[Task details]
Answer from the text on authorial burden:
1. What did the writer download?
2. According to the text, how many options must be written at decision point 6 after choosing among 2 options 5 times without pruning?
3. What two things does the writer say they can do in Twine that make it survivable?
──────── Text shown ────────
I downloaded Cal-3040. It’s still difficult for me to believe in your freetext system, but you clearly have some significant programming chops. Maybe you’re a past Loebner Prize winner or a Siri programmer or something, I dunno.
So let’s say you build the system, and it works exactly as advertised. It can reliably examine freetext English and correctly determine which of the possible prewritten options is intended. Cool!
I still wouldn’t want to work with a system like this, because experience tells me that it would place an insurmountable load on the writer. And even if you were a familiar luminary of the IF community, I’d want to see a completed example that shows me you have a solution for this problem.
Why am I so concerned about authorial burden? Take a Twine game (multiple-choice). Writing a Twine game can easily spin out of control if you don’t routinely prune your branches or twist them into a shape where they routinely rejoin. After all, if you don’t take that step, then even choosing among 2 options 5 times means writing 32 options at decision point 6. That’s exhausting.
(Your example syntax doesn’t show significant branch tracking, but I assume you have some way to handle variables, because otherwise the conversations will be visibly deterministic and one-word player responses will be disastrous.)
In Twine, I can limit the player’s choices, and I can rejoin tracks appropriately, so that’s survivable. A player might mutter about my specific decisions, but at least they’ll know what their options are.
──────── Dataset entries ────────
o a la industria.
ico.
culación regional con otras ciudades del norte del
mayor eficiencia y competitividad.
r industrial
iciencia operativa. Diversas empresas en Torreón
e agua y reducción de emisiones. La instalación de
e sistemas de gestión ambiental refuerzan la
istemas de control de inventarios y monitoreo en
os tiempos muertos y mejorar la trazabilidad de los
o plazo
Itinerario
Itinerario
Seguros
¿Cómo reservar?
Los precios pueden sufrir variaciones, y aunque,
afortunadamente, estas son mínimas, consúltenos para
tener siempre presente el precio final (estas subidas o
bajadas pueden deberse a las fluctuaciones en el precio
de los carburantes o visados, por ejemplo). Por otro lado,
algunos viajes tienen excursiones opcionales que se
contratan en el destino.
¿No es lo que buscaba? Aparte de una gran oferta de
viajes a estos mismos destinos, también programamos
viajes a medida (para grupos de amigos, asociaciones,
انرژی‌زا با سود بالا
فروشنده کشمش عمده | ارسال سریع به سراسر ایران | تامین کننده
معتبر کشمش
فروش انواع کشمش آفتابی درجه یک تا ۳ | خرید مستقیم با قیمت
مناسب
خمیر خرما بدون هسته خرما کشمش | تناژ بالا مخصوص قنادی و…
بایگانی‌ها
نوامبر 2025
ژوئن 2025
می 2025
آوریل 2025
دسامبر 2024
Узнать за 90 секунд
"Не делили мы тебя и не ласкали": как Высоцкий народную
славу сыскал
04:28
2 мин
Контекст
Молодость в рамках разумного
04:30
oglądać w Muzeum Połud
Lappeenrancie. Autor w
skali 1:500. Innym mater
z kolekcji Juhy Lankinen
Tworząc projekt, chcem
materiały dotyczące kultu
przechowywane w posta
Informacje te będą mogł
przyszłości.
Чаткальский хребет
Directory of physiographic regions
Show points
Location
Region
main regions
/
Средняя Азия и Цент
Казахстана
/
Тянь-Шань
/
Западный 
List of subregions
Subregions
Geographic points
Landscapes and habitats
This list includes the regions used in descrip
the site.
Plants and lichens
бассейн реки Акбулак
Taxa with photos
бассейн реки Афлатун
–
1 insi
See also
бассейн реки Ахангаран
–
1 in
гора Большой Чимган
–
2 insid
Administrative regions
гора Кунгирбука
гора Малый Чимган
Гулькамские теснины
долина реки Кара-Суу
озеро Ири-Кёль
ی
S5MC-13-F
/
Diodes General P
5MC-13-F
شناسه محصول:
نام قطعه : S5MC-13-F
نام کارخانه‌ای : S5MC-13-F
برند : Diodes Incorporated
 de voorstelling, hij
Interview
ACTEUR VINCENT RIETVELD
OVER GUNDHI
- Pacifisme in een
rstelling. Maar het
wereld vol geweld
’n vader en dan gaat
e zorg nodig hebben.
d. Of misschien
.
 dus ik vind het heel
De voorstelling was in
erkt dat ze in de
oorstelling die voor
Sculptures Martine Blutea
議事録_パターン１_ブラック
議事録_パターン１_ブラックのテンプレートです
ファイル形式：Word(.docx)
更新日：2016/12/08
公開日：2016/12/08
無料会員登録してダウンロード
────────
[Task output]
1. Cal-3040
2. 32
3. Limit the player's choices and rejoin tracks appropriately